Working on a car manufacturing plant, we would like to explore if roadway lighting within the area of the plant can be extempt from the assesment.
By the local code, the roadway lighting is regulated/prescribed by the Roads Act, which specifies where the lighting has to/don't have to be placed. Since road/street lighting is a public servis, private ownerships (i.e. such as this project) are outside of the scope of the Act and the lighting is placed at the discretion of the owner. For this case, this implies that from the public roadway lighting requirements point of view, the government does not mandate the lighting.

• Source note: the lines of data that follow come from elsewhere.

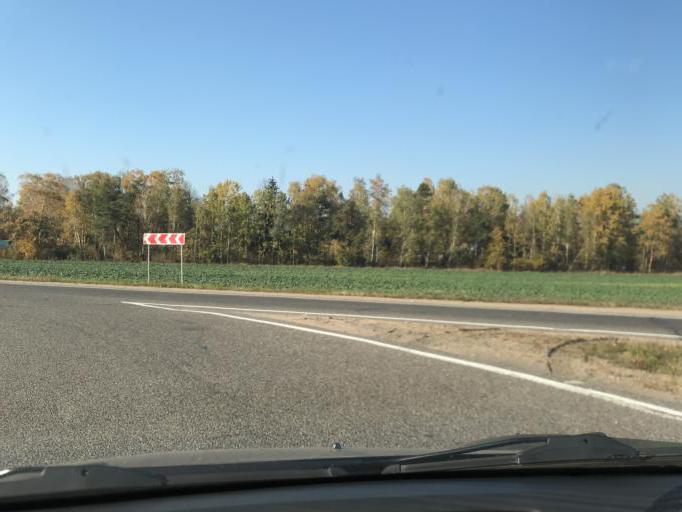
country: BY
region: Minsk
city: Pryvol'ny
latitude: 53.8064
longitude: 27.7966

Having said that, there are/may be other regulations that may force the owner to place the lighting anyway (i.e. due to the H&S requirements on the worksite etc). From this point of view, the roadway lighting can still be viewed as government-mandated.
My question is - is the 'government-mandated' seen only from the roadway lighting requirements perspective, or does this cover wider area/any regulation that may force the developer to install the lighting?
Glenn Heinmiller
PrincipalLam Partners
100 thumbs up
August 24, 2023 - 12:52 pm
Lenka,
This exception assumes that the government-mandated roadway lighting is lighting a public street, but is located within the LEED Project Boundary. The government is telling the property owner exactly what they have to install (or installing it themselves) and the property owner has no control over the type of lighting that will be installed.
You have a situation where the government may be requiring the property owner to light their private streets (for whatever reason). If the government is telling you just to "light the street", then you should light it in a way that complies with credit requirements. But if they require specific light levels or the use of specific luminaires -- and these would prevent you from meeting the credit requirements --- then I think you could exempt the roadway lighting.
Lenka Matějíčková
Grinity s.r.o. VAT CZ046072282 thumbs up
August 25, 2023 - 7:50 am
Hi Glenn, great, understood. Many thanks for prompt answers.